Later that evening we got an email telling us our Wednesday morning flight to Baltimore was canceled, but they graciously rebooked us for Wednesday evening.
That meant that we could get in on the last four hours of the retreat, on Thursday morning, before heading home, if we did more driving than sleeping. And, hopefully, we could get our luggage.
I looked out at the bleak gray Chicago landscape, dreary with freeways and factory steam blowing sideways. "I just want to go home."
Paul checked online. The flights to Portland were all booked full, all day Wednesday. So he called, and was put on hold for hours.
I washed clothes in the bathtub and hung them on hangers to dry, then went to bed.
I was awakened by Paul saying, "But my car is in Portland. I don't want to go to Eugene."
I leaped out of bed, yanked open the bedroom door, and hissed, "No! Let's go to Eugene! I just want to go home! We can go get your car whenever!"
Paul said, "Oh, wait. My wife says Eugene is fine."
I went back to bed.
Wednesday morning we dressed in clean clothes that thankfully had dried overnight, got on the shuttle at 8:20, and flew without incident to Las Vegas and then Eugene. Phoebe picked us up. The next day Ben took Paul to Portland to get his car.
I am happy to be home, where the tea is hot, the couches are comfortable, and the cats are happy to see me. Yesterday Southwest sent us a refund for the second night in the motel and all the food we ordered in. We still don't have our luggage, but FedEx is supposed to deliver it tomorrow.
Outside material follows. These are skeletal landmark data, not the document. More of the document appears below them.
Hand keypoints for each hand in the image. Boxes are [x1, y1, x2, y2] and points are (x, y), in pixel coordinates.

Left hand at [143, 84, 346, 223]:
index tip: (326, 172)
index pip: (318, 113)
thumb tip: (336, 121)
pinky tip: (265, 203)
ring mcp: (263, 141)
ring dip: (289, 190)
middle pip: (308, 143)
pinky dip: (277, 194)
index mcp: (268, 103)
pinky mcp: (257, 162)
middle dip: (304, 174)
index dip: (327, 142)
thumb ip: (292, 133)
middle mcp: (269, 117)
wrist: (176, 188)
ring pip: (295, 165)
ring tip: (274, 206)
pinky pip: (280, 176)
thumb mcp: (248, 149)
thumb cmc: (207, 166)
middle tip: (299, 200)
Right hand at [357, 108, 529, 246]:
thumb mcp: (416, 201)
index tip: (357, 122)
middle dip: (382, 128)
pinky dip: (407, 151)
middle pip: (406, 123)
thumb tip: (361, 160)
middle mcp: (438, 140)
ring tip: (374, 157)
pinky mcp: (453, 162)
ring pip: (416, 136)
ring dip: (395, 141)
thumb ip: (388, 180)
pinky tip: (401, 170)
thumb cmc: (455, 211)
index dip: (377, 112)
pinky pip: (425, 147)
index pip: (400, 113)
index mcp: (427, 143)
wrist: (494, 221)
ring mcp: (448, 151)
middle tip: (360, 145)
I am also analyzing my strange intuitions about the trip. My mom used to tell, ominously, of people she knew who had had "premonitions" before they died. I admit these had the same heavy tone of Mom's description of a premonition, except I never had the sense we would die. Or maybe it was more like what she called a burden--"Ach, ich hap usht so'n burden..." I just have such a burden...
My main takeaway is that I don't need to figure things out or persuade anyone of anything. All I had to do was keep moving forward; the Holy Spirit did the rest. Our path was made clear by the exact sign I had prayed for--canceled flights--and also by something Paul would be persuaded by: getting bumped.
We are small autumn leaves caught up in winds much larger than ourselves. Even if we have glimpses and senses and feelings, the outcome isn't ours to control. It's best--as they tell you on Southwest Airlines--to sit back, relax, and enjoy the flight.
With our oddly generous fistful of vouchers, we'll have plenty of opportunity to fly in the coming year--hopefully without incident or prophetic intuitions.